8. Conduct security awareness trainings
Data protection, like cybersecurity, is a team effort. Educate employees and users who have access to data about the importance of data security. Talk about their role in data security, as well as about what data users should collect and store and what data should not be shared.
Informed and empowered employees are more likely to support security efforts than undermine them by attempting to bypass controls. The people closest to data management efforts can also provide valuable support by identifying anomalies that could signify a potential issue.
9. Back up data
Availability and integrity are as important to security as confidentiality. Data backup provides these functions. A backup is a copy of the data that resides at a different location. Backups make data retrieval possible should the working copy become unavailable, deleted or corrupted.

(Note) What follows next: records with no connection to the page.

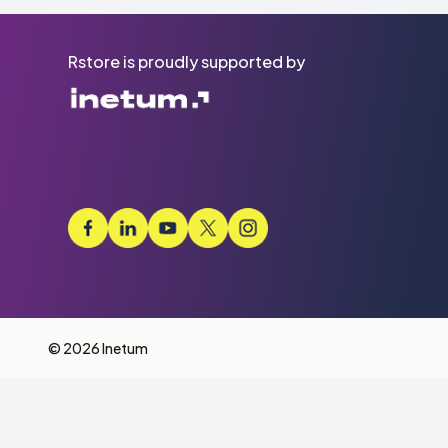
Rstore is proudly supported by
© 2026 Inetum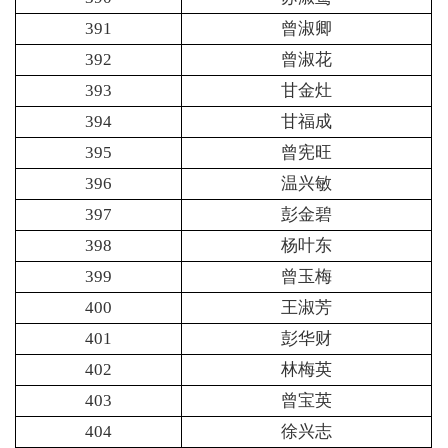
391
曾淑卿
392
曾淑花
393
甘金灶
394
甘福成
395
曾宪旺
396
温兴敏
397
彭金碧
398
杨叶东
399
曾玉梅
400
王淑芳
401
彭华财
402
林梅英
403
曾宝英
404
徐兴志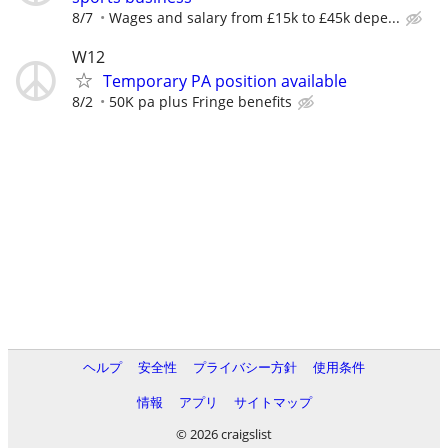
8/7
Wages and salary from £15k to £45k depe...
W12
Temporary PA position available
8/2
50K pa plus Fringe benefits
ヘルプ
安全性
プライバシー方針
使用条件
情報
アプリ
サイトマップ
© 2026 craigslist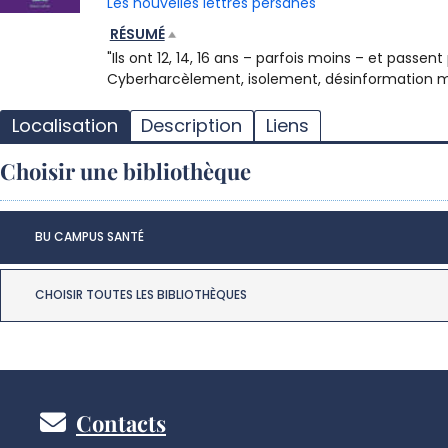
Les nouvelles lettres persanes
RÉSUMÉ
"Ils ont 12, 14, 16 ans – parfois moins – et pass
Cyberharcèlement, isolement, désinformation ma
Localisation
Description
Liens
Choisir une bibliothèque
BU CAMPUS SANTÉ
CHOISIR TOUTES LES BIBLIOTHÈQUES
Pied
Contacts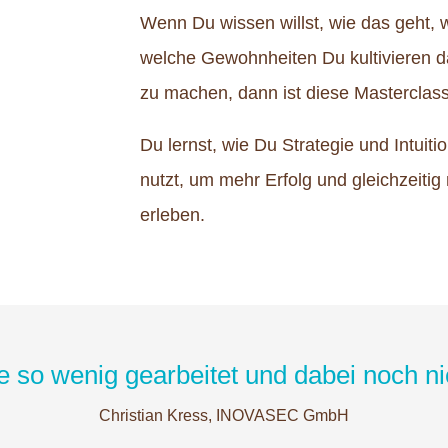
Wenn Du wissen willst, wie das geht,
welche Gewohnheiten Du kultivieren da
zu machen, dann ist diese Masterclass
Du lernst, wie Du Strategie und Intui
nutzt, um mehr Erfolg und gleichzeitig
erleben.
e so wenig gearbeitet und dabei noch nie 
Christian Kress, INOVASEC GmbH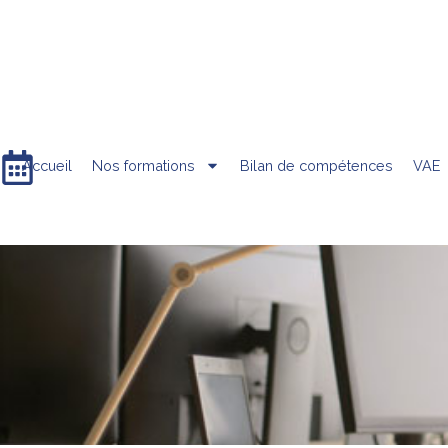
Accueil
Nos formations
Bilan de compétences
VAE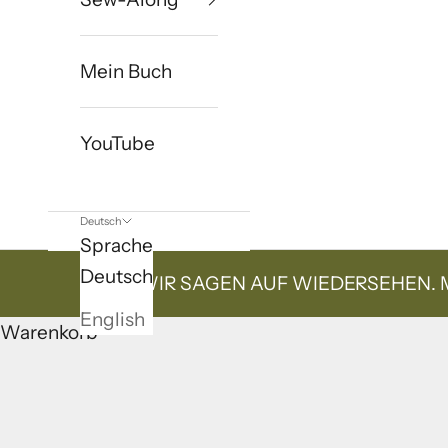
Mein Buch
YouTube
Deutsch
Sprache
Deutsch
WIR SAGEN AUF WIEDERSEHEN. 
English
Warenkorb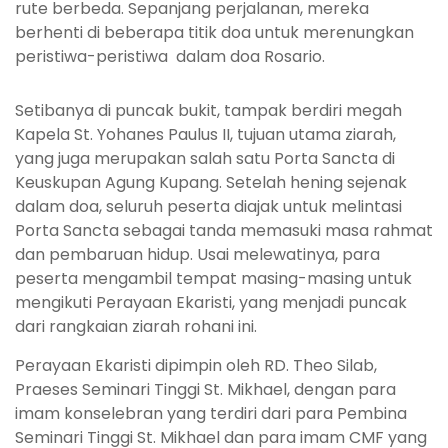
rute berbeda. Sepanjang perjalanan, mereka
berhenti di beberapa titik doa untuk merenungkan
peristiwa-peristiwa dalam doa Rosario.
Setibanya di puncak bukit, tampak berdiri megah
Kapela St. Yohanes Paulus II, tujuan utama ziarah,
yang juga merupakan salah satu Porta Sancta di
Keuskupan Agung Kupang. Setelah hening sejenak
dalam doa, seluruh peserta diajak untuk melintasi
Porta Sancta sebagai tanda memasuki masa rahmat
dan pembaruan hidup. Usai melewatinya, para
peserta mengambil tempat masing-masing untuk
mengikuti Perayaan Ekaristi, yang menjadi puncak
dari rangkaian ziarah rohani ini.
Perayaan Ekaristi dipimpin oleh RD. Theo Silab,
Praeses Seminari Tinggi St. Mikhael, dengan para
imam konselebran yang terdiri dari para Pembina
Seminari Tinggi St. Mikhael dan para imam CMF yang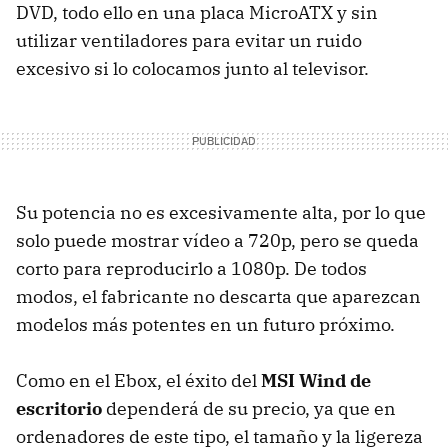
DVD, todo ello en una placa MicroATX y sin
utilizar ventiladores para evitar un ruido
excesivo si lo colocamos junto al televisor.
Su potencia no es excesivamente alta, por lo que
solo puede mostrar vídeo a 720p, pero se queda
corto para reproducirlo a 1080p. De todos
modos, el fabricante no descarta que aparezcan
modelos más potentes en un futuro próximo.
Como en el Ebox, el éxito del
MSI Wind de
escritorio
dependerá de su precio, ya que en
ordenadores de este tipo, el tamaño y la ligereza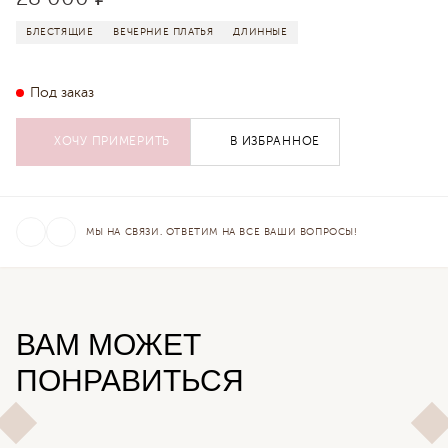
БЛЕСТЯЩИЕ
ВЕЧЕРНИЕ ПЛАТЬЯ
ДЛИННЫЕ
Под заказ
ХОЧУ ПРИМЕРИТЬ
В ИЗБРАННОЕ
МЫ НА СВЯЗИ. ОТВЕТИМ НА ВСЕ ВАШИ ВОПРОСЫ!
ВАМ МОЖЕТ
ПОНРАВИТЬСЯ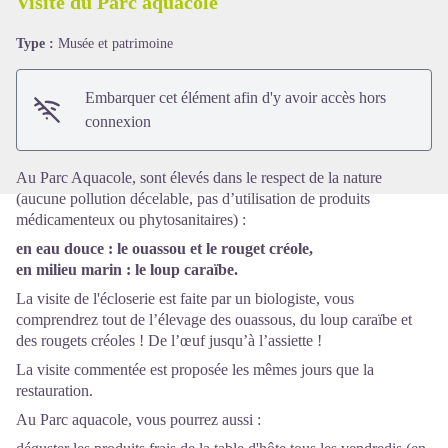
Visite du Parc aquacole
Type :
Musée et patrimoine
Voir l'image en plein écran
Embarquer cet élément afin d'y avoir accès hors
connexion
Au Parc Aquacole, sont élevés dans le respect de la nature
(aucune pollution décelable, pas d’utilisation de produits
médicamenteux ou phytosanitaires) :
en eau douce : le ouassou et le rouget créole,
en milieu marin : le loup caraïbe.
La visite de l'écloserie est faite par un biologiste, vous
comprendrez tout de l’élevage des ouassous, du loup caraïbe et
des rougets créoles ! De l’œuf jusqu’à l’assiette !
La visite commentée est proposée les mêmes jours que la
restauration.
Au Parc aquacole, vous pourrez aussi :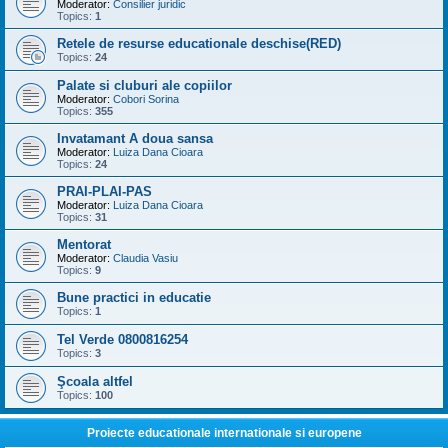
Moderator:
Consilier juridic
Topics:
1
Retele de resurse educationale deschise(RED)
Topics:
24
Palate si cluburi ale copiilor
Moderator:
Cobori Sorina
Topics:
355
Invatamant A doua sansa
Moderator:
Luiza Dana Cioara
Topics:
24
PRAI-PLAI-PAS
Moderator:
Luiza Dana Cioara
Topics:
31
Mentorat
Moderator:
Claudia Vasiu
Topics:
9
Bune practici in educatie
Topics:
1
Tel Verde 0800816254
Topics:
3
Şcoala altfel
Topics:
100
Proiecte educationale internationale si europene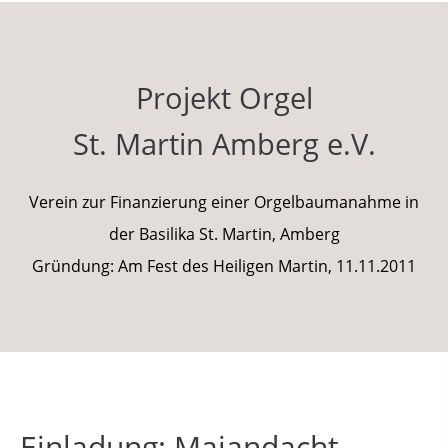
Projekt Orgel
St. Martin Amberg e.V.
Verein zur Finanzierung einer Orgelbaumanahme in
der Basilika St. Martin, Amberg
Gründung: Am Fest des Heiligen Martin, 11.11.2011
Einladung: Maiandacht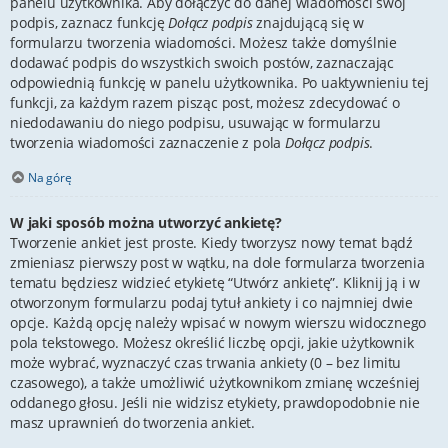
panelu użytkownika. Aby dołączyć do danej wiadomości swój
podpis, zaznacz funkcję
Dołącz podpis
znajdującą się w
formularzu tworzenia wiadomości. Możesz także domyślnie
dodawać podpis do wszystkich swoich postów, zaznaczając
odpowiednią funkcję w panelu użytkownika. Po uaktywnieniu tej
funkcji, za każdym razem pisząc post, możesz zdecydować o
niedodawaniu do niego podpisu, usuwając w formularzu
tworzenia wiadomości zaznaczenie z pola
Dołącz podpis
.
Na górę
W jaki sposób można utworzyć ankietę?
Tworzenie ankiet jest proste. Kiedy tworzysz nowy temat bądź
zmieniasz pierwszy post w wątku, na dole formularza tworzenia
tematu będziesz widzieć etykietę “Utwórz ankietę”. Kliknij ją i w
otworzonym formularzu podaj tytuł ankiety i co najmniej dwie
opcje. Każdą opcję należy wpisać w nowym wierszu widocznego
pola tekstowego. Możesz określić liczbę opcji, jakie użytkownik
może wybrać, wyznaczyć czas trwania ankiety (0 – bez limitu
czasowego), a także umożliwić użytkownikom zmianę wcześniej
oddanego głosu. Jeśli nie widzisz etykiety, prawdopodobnie nie
masz uprawnień do tworzenia ankiet.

Conduct backups on a scheduled basis. They can be a complete data replication or an incremental backup that only saves changes to the data. Be sure to keep any backups protected as they can also be a target of attack.
10. Use DLP
Data loss prevention (DLP) platforms are a key element of any data security strategy. DLP consists of technologies, products and techniques that automate the tracking of sensitive data. DLP safeguards use rules to review electronic communications and data transfers. They prevent data from leaving corporate networks or being routed to internal resources that fall outside of policy. DLP can also be used to prevent corporate data from being transferred to unverified entities or via illicit transfer methods.
Pulling it all together
Data security doesn't just happen. It requires these best practices be used not as standalone activities, but as part of a defense-in-depth strategy. The combination of most, if not all, of these components should be adopted to create an efficient and effective data security program.